■ **Required tasks**:
(A) In the biography of George Kunda, translate this sentence into Spanish: "From 2008 to September 2011, Kunda served as vice president during Rupiah Banda's presidency."
(B) According to the biography of George Kunda, in what year did he create his own law firm?
(C) Continue the biography of George Kunda from its last sentence.

■ **Text for analysis**:

┌──

George Kunda (26 February 1956 – 16 April 2012) was a Zambian lawyer and politician who was the 11th vice-president of Zambia from 2008 to 2011.  He served under President Rupiah Banda until their party's loss to Michael Sata's party.

Early life and career
The son of a miner, Kunda studied at Serenje Boys Technical School and obtained a law degree from the University of Zambia and began practicing on April 28, 1982. He started his career at the Luanshya Municipal Council as a solicitor before creating his own law firm in 1990.

Politics
While Kunda did not compete in the 2001 parliamentary election, he gained one of the eight appointed seats in Parliament. President Levy Mwanawasa appointed him to the positions of Minister of Justice and Attorney General in 2002. However, Mwanawasa removed Kunda from the position of Attorney General and appointed Mumba Malila in 2006 while leaving Kunda with his position of Justice Minister.

Vice president
From 2008 to September 2011, Kunda served as vice president during Rupiah Banda's presidency. At a mining conference in June 2011, Kunda stated that Zambia was interested in expanding their mining resources, such as iron ore and uranium.

└──

■ **Dataset content**:

┌──

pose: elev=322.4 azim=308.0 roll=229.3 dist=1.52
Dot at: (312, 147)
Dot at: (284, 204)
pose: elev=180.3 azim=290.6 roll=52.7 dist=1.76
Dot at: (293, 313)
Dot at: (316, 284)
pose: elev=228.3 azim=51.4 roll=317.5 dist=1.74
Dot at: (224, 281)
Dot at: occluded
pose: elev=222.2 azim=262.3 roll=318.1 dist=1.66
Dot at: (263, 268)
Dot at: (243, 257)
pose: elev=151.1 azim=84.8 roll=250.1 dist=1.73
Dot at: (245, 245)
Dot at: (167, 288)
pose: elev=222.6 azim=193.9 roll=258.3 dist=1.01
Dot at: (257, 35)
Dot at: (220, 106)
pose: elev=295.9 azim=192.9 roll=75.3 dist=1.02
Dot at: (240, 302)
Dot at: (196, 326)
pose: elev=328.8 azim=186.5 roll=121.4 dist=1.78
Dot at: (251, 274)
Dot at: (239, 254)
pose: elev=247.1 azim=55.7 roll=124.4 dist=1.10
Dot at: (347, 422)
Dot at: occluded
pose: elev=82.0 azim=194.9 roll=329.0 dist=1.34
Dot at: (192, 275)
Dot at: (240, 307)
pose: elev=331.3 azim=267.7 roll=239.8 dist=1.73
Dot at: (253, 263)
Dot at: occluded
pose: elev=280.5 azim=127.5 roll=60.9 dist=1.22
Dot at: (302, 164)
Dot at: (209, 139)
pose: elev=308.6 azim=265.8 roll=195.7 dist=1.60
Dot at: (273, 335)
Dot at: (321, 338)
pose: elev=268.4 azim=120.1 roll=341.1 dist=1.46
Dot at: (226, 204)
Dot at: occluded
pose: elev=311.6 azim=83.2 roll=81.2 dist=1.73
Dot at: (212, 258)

└──

■ **Results of the tasks**:
(A) Desde 2008 hasta septiembre de 2011, Kunda fue vicepresidente durante la presidencia de Rupiah Banda.

(B) 1990.

(C)
Homosexuality
In May 2010, Kunda claimed that homosexuality could lead to "sadism and Satanism". Kunda brought up the topic of homosexuality in the months leading to the 2011 elections as a "wedge issue" by addressing the Parliament of Zambia on 18 March 2011 and highlighted that homosexuality in Zambia is illegal and punishable in the Zambian law.

Death
On 16 April 2012, Kunda died of a kidney failure. He was buried at Leopards Hill Memorial Park in Lusaka on 20 April 2012.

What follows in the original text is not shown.